Work to complete ->
1 > According to the forum thread about the Roary blast error, what capability does the blastp "all vs. all" step require?
2 > Rewrite the forum thread about the Roary blast error starting with "What is exactly" and going on through "fixed this yet...", swapping "holidays" for "vacation".
3 > Carry on the forum thread about the Roary blast error from its last sentence.

Source document ->
We both have used prokka 1.12 gff files as input to run roary as: roary -p 16 -f out_roary -e -n -v gff/*.gff
As you will see, I even added the standard ncbi database including nt, nr...to BLASTDB. However, my understandig is that the blastp should be indexing the cd-hit output
I've been checking https://metacpan.org/pod/Bio::Roary::ParallelAllAgainstAllBlast but does not give me any clue of the error.
What is exactly happening here? Do you know why parallel blast is spitting out this error?
Thanks, Fernando
same error here. @gitcruz , were you able to solve this?
Hi @fconstancias I was on holidays and haven't fixed this yet...
Dear @fconstancias
We finally solve this. A colleague pointed me to the fact that the blastp "all vs. all" requires "file locking capability". And actually, the computing nodes on our cluster do not allow doing that on our main disk partition. The solution was doing this in $TMPDIR and copying (after roary finishes) the entire output folder to the working directory.

Data ->
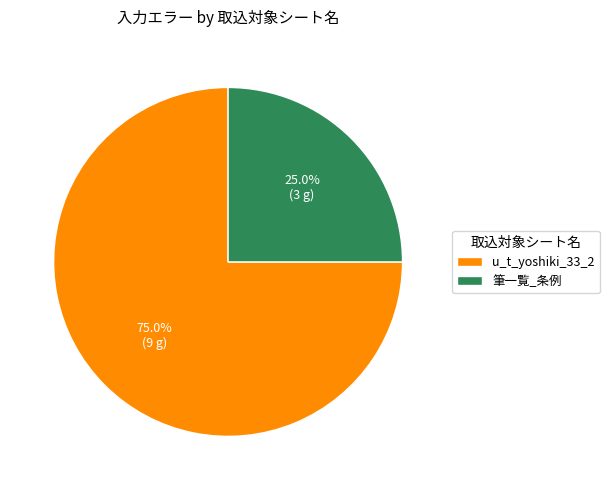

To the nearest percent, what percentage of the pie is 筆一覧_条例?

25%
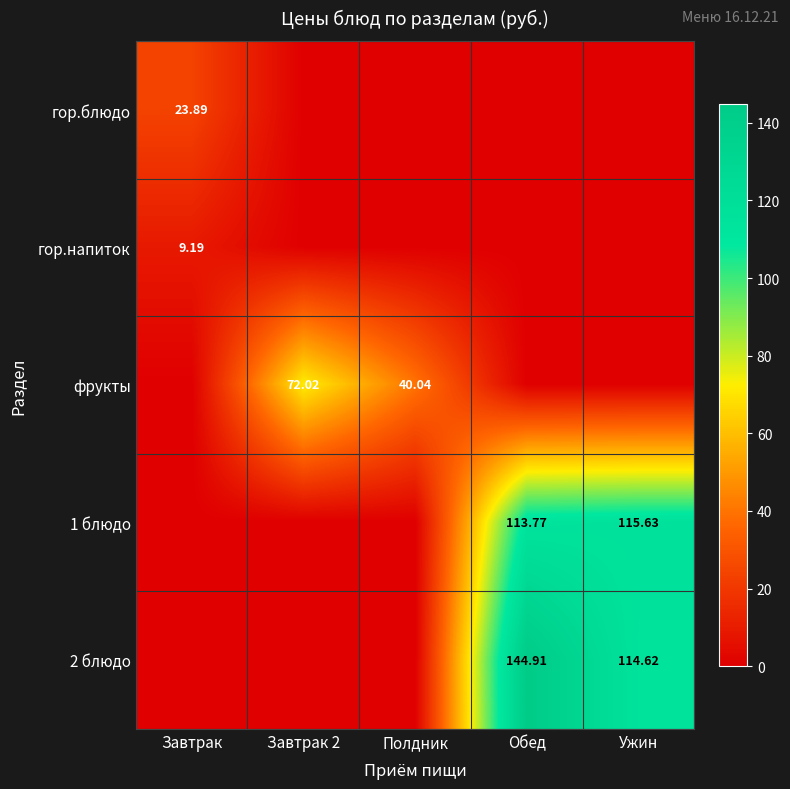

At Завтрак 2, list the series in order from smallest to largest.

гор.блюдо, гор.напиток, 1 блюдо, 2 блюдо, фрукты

Outputs for the tasks ->
1 > File locking capability.

2 >
What is exactly happening here? Do you know why parallel blast is spitting out this error?
Thanks, Fernando
same error here. @gitcruz , were you able to solve this?
Hi @fconstancias I was on vacation and haven't fixed this yet...

3 >
I did something like this:
mkdir -p Ecoli/gff ;
cd Ecoli;
CWD=$PWD;
#1. copy all gffs for that sample (Ecoli) inside the gff folder for sample in $(cat Ecoli.rel7.samples.txt); do echo $sample; cp /path-to-prokka/$sample/prokka_annotation.gff gff/$sample.gff ; done
#2. go to TMPDIR to avoid file locking (that produces BLAST Errors and shorter alignments) and run ROARY
cd $TMPDIR
mkdir -p out_roary ;
time roary -p 16 -f out_roary/ -a -e -n -v $CWD/gff/*.gff &> Ecoli.roary.log
wait
#3. copy back to the working directory from TMPDIR cp -r out_roary $CWD; cp Ecoli.roary.log $CWD;
Best, F.